Chuva, falta de luz, movimento de cadeiras e de gente... Nada disso impediu de outra luz tomar conta do prédio, renovado, agora com o nome de Valer Teatro, aberto a convidados no final da manhã de sexta-feira (6). Era a corrente da alegria, do agradecimento, do reencontro, em plena operação, sem que uma palavra de comando tenha sido dada. Apenas movimento, apenas empatia. Uma outra luz tinha sido acesa. As gentes de cabelos brancos, pintados, pretos, coloridos de muitos tons. Uns sentados, outros em pé, apertadinhos no térreo do Roseiral – espaço onde já funciona um novo café – como brinde de acesso à livraria.
O dono do empreendimento, o jornalista pernambucano Isaac Maciel, saudou os presentes contando, na penumbra e sob emoção incontida, retalhos da vida do menino que sonhava ter uma bicicleta e, conseguiu, com o dinheiro recebido no primeiro emprego do qual pediu demissão por incompatibilidade de função. Comprou uma Monark. Cheio de fatia de poder desfilou com a bike.
A história de Isaac Maciel é uma grande reportagem ou livro de muitas páginas. Um brasileiro nordestino que vislumbrou na oferta de um grande salário, numa empresa, em Manaus e, ao chegar à cidade, com a família, de mala e cuia, descobriu e experimentou outro roteiro. O não de muitos e o sim de uns poucos estão marcados no corpo do homem agora à frente de um negócio arriscado, o de livraria, café e restaurante.
Os riscos, Isaac Maciel os conhece bem. Se ouvisse conselho, não teria construído a Valer Teatro e iria viver a vida com possível tranquilidade. O filho mais novo, Isaac, estudioso das finanças, alertou o pai a seguir um bom caminho. Ou seja, tentou movê-lo a viver longe das encrencas e sem o risco de endividar-se.
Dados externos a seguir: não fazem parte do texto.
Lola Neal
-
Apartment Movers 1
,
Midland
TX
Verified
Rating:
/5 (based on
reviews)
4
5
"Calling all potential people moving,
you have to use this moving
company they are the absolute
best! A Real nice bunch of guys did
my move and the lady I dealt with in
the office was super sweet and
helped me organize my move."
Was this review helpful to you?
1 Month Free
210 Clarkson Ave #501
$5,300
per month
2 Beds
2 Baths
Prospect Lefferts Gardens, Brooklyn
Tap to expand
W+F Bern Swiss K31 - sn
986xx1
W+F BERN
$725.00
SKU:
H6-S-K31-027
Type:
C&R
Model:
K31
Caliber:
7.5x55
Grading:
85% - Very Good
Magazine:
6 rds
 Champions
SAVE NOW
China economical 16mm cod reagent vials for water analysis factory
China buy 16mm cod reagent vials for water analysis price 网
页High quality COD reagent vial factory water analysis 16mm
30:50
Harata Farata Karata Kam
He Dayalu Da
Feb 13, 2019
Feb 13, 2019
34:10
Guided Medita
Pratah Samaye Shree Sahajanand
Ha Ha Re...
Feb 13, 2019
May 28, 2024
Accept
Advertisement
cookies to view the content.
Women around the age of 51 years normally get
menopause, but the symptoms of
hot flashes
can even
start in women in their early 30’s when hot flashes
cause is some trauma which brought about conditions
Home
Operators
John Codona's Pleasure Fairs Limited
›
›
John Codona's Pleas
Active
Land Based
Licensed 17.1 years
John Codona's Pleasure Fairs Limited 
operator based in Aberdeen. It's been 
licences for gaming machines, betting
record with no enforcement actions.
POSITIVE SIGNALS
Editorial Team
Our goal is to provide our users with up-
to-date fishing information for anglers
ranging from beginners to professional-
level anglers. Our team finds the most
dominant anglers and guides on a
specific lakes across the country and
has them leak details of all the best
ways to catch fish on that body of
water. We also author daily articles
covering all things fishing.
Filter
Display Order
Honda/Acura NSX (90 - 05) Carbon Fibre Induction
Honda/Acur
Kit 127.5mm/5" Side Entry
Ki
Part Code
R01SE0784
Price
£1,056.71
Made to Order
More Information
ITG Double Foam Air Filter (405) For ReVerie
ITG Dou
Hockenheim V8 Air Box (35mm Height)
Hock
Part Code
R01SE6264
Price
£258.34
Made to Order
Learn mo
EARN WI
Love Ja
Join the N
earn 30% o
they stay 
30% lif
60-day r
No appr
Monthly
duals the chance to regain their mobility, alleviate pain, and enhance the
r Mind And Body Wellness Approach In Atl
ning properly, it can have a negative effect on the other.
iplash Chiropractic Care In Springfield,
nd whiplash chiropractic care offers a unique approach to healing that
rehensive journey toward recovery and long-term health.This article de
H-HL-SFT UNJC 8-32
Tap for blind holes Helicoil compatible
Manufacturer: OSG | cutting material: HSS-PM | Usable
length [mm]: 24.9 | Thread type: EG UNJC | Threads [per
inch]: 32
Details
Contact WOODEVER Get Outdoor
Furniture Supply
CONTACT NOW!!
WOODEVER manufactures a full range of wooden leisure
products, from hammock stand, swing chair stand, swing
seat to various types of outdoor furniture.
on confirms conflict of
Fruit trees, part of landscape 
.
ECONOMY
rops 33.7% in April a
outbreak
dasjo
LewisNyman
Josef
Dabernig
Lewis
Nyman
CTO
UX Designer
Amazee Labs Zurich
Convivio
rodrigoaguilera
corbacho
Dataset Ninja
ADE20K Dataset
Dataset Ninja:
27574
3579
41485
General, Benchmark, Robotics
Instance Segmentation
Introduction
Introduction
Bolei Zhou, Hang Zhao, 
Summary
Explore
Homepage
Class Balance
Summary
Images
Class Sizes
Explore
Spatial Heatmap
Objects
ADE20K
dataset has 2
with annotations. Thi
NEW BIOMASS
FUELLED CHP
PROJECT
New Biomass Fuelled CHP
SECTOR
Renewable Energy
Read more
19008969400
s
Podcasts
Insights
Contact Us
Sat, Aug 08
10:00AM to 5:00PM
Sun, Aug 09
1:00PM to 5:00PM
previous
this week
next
Teimoso, Isaac Maciel inventou de lembrar em defesa da teimosia de um trecho do livro da escritora cearense Socorro Acioli, “A Cabeça do Santo”, quando numa passagem, em um dos diálogos, na página 155, escreve: “Foi a morte que me ensinou. O tempo de sonhar é em cima da terra.”
Então, o menino que sonhou tanto em ter uma bicicleta e sabe o que significa levar pernadas, voltou sem eira nem beira a Recife e, logo, em seguida, retornava a Manaus para vender livros. Isaac quis sonhar em cima da terra quente desta cidade.
A bela e instigante região do Largo São Sebastião, no centro de Manaus, tem agora mais um cantinho, grande, para receber os daqui e os de fora. Os e as amantes dos livros, os e as amantes das iguarias do café da manhã amazonense com toque de outras cozinhas, os e as amantes de vinho, da cerveja ou de quem quer somente uma cadeira no Roseiral para ler, contemplar a paisagem, ficar de olhos fechados, em conversas íntimas.
As vozes da cabeça do santo continuam a ecoar e a promover andanças teimosas, sonhadoras e construir paradinhas misturadas de culturas diante do processo de tentativa de banir a diversidade. Um brinde à teimosia pelos livros, às leituras, aos autores, às autoras; ao menino da bicicleta que virou livreiro.